5.1 Reviewer Profiling and Annotation-free Learning

• Reviewer profiles: For each reviewer, aggregate keywords from two-year publications using LLM (Qwen3-Max, GLM-4.6); serialize as a natural-language description.
• Dual-view preference supervision: Construct training triplets both paper-anchored (best/worst reviewer) and reviewer-anchored (best/worst paper), based on sparse BM25 retrieval scores.
• Fine-tuning: Embedding model (e.g., Qwen3-Embedding-8B) fine-tuned via LoRA on these triplets, using cosine similarity as the score.

The dual-view approach yields significant gains (+2.15% precision over best single-view).

5.2 Empirical Performance

Algorithm	Avg. Loss ↓	Avg. Precision ↑
TPMS (TF-IDF baseline)	0.2597	71.49%
SciNCL (max pooling)	0.2203	73.64%
SPECTER2 PRX (max pooling)	0.2074	75.17%
GLM-4.6 + RATE-8B	0.1965	76.78%
Qwen3-Max + RATE-8B	0.1904	77.41%

Human win rate for the best method is 35–44% against strong baselines, validating listwise improvements.

5.3 Pipeline Integration

A full pipeline for live reviewer assignment, able to use live reviewer publication lists and match new submissions by direct embedding comparisons, is supported via the released codebase.

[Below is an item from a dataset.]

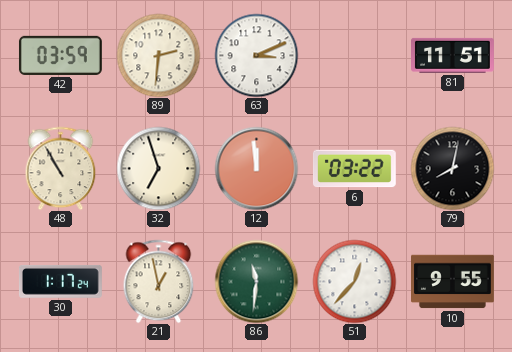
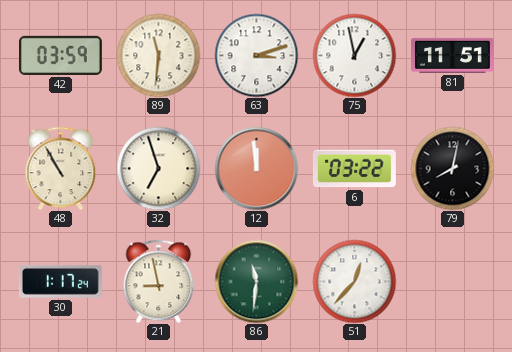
89: 2:31 -> 11:31
63: 3:11 -> 3:12
75: none -> 12:58
21: 12:58 -> 8:58
10: 9:55 -> none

6. Implications and Limitations

6.1 For LLM Routing

• Main bottleneck is in the per-query decision mechanism, not model/embedding backbone.
• Automated, large-scale, and latency-aware router evaluation is now feasible across diverse LLM pools.

6.2 For Peer Review Assignment

• LR-bench (RATE) uniquely offers contemporary, expert-graded ground-truth spanning the LLM era.
• Accurate profiling and embedding fine-tuning with dual-view training yields state-of-the-art reviewer–paper matching.
• Reviewer-centric annotation-free frameworks efficiently scale as topical drift accelerates.

6.3 Commonalities

Both LR-bench frameworks exemplify modern benchmark development—transparent, broad coverage, reproducible methodology, and focus on operational deployment. They provide high-confidence reference points for both model selection and critical workflow automation in AI research.

7. Availability and Research Directions

• LLMRouterBench: Released at https://github.com/ynulihao/LLMRouterBench, includes datasets, evaluation APIs, and router baselines (Li et al., 12 Jan 2026).
• LR-bench (RATE): Released at https://huggingface.co/datasets/Gnociew/LR-bench and https://github.com/Gnociew/RATE-Reviewer-Assign (Liu et al., 27 Jan 2026).

Future research directions for both domains prioritize (i) improved recall of rare/single-expert cases, (ii) deeper usage of uncertainty and difficulty estimation, (iii) latency- and cost-aware deployment, and (iv) architecture and training that robustly generalize to new domains and query modalities.